Award-winning documentary filmmaker Emily Driscoll hopes to inspire the next generation of women in science and show how researchers’ challenges actually can lead to motivation.
Four of her short films, each addressing current issues such as diversity in science, wildlife conservation and urban living, will screen this Sunday at the Scarsdale Woman’s Club.
Driscoll, founder of BonSci Films, a documentary production company, said, “These are four short stories that speak to the larger issue of protecting our planet in different ways.”
Two of the films are part of a larger series called “Breakthrough: Portraits of Women in Science,” which is about extraordinary women who are taking strides in the STEM world.
“The idea is to inspire the next generation of women in science and it shows how a lot of these [researchers’] challenges actually became motivation,” Driscoll said.
One of the films, “Breakthrough: Bitter Water,” is about a Karletta chief, a female Navajo who was the first in her family to go to college and went on to earn a Ph.D. in hydrology. The film explores how her connection to the land’s water resources and her education enabled her to expose inaccuracies in an EPA study.
“If [Karletta] hadn’t grown up in that community and been so familiar with it, then she wouldn’t have known to look for the ways that the community could have been exposed to pollutants in the water,” filmmaker Driscoll said.
Driscoll’s award-winning independent documentaries have aired on PBS stations and screened at film festivals around the world. A graduate of New York University’s Science, Health and Environmental Reporting Program (SHERP), she said that her background and her longtime love for artistry converged when she began making documentary films.
“I think there are so many … critical stories that need to be told,” she said. “Getting these short stories out there is the first step in trying to figure out what [we can] do about [climate change].”

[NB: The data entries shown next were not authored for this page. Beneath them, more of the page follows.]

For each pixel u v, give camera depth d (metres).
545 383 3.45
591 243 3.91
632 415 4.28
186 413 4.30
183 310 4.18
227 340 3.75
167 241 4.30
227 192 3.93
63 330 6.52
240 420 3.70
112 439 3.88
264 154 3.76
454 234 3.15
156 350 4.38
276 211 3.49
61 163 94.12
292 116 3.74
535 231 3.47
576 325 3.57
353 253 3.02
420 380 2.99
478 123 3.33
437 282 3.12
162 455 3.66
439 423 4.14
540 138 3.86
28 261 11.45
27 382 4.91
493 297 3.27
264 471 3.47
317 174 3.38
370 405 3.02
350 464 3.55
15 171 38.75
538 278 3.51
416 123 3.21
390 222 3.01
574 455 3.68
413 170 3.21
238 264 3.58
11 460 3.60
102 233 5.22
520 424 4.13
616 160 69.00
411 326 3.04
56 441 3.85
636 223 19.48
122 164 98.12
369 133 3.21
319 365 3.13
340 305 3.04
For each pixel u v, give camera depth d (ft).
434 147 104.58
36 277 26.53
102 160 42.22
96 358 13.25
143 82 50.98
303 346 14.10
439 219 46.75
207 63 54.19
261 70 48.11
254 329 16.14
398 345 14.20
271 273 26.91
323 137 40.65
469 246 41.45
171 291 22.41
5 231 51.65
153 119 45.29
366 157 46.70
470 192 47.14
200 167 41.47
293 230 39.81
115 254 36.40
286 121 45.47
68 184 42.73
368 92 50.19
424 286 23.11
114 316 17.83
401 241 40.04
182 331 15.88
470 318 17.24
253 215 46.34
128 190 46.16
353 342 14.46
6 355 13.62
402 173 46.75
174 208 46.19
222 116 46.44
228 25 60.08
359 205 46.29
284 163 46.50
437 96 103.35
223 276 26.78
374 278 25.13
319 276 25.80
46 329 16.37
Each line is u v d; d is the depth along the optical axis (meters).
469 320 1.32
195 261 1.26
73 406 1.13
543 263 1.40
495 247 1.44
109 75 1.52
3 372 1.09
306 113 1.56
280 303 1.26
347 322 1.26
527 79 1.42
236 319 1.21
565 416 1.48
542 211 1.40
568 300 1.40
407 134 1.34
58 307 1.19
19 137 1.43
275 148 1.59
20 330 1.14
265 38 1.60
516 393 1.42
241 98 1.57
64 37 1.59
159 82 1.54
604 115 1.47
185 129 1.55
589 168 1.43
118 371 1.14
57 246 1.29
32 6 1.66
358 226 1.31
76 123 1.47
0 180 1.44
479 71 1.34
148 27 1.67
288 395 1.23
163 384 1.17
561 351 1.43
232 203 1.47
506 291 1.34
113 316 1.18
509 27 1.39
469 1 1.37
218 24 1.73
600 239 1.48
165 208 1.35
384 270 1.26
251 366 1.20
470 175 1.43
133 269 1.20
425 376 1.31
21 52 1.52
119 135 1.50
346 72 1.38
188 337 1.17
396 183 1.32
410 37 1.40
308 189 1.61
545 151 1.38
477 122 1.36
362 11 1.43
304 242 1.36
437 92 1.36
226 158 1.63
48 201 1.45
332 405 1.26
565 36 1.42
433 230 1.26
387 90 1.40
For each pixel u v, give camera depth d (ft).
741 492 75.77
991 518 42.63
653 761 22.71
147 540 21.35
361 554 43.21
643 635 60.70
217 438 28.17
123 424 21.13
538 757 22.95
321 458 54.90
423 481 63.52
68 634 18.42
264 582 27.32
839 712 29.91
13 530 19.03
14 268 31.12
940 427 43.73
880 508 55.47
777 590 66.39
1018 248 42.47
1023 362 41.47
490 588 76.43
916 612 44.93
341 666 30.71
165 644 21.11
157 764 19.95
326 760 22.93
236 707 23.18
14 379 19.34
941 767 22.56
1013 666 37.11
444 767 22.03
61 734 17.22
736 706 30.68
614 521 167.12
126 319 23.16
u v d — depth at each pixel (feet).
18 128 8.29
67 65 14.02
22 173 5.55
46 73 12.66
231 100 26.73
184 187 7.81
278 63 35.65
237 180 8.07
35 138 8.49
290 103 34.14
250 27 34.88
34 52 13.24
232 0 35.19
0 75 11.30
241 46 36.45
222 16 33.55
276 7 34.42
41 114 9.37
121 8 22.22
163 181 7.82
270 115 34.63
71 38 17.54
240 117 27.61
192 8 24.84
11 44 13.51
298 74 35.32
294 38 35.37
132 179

These four specific films have never been shown together, but Driscoll was enthusiastic when members of the Friends of the Scarsdale Parks reached out to her about screening them in Scarsdale.
The films all have a theme of international connection, according to Driscoll.
“We’re all connected and … in this world, where we’re so interconnected digitally, we need to remember that we’re all interconnected on this planet too,” Driscoll said.
Driscoll, a former teacher at SHERP who lives in New York City, said running her production company and collaborating with other scientific publications and museums is something that she “enjoys very much.”
“It’s so important to have many different tools to tell a story,” she said. “The issues facing leaders and the public are just getting more and more complicated.”
But despite the intricacies and complexity of science and politics, Driscoll had a simple piece of advice on how to go forward.
“You know, knowledge,” she said. “I think everybody is born a scientist. Everybody is born curious about the planet and the world around them, so in my films I hope to [rekindle] that same interest.”
Tim Foley, president of the Scarsdale Forum, which is co-sponsoring this event with the library and the Friends of Scarsdale Parks, said the Forum wanted to present Driscoll and her short films to the community because the group’s primary mission is to encourage civic participation and to promote thoughtful discussion of issues facing the community.
“The goal of the speaker series is to challenge our residents to think about these issues a little differently … through her well-crafted, thought-provoking films, Emily Driscoll challenges us to consider our relationship to nature, the impact that our choices have on the environment and … how we can use our talents — those of an artist or an advocate — to choose to leave behind a more sustainable, clean and responsible world for future generations.”
The screening will be followed by a Q&A with Driscoll.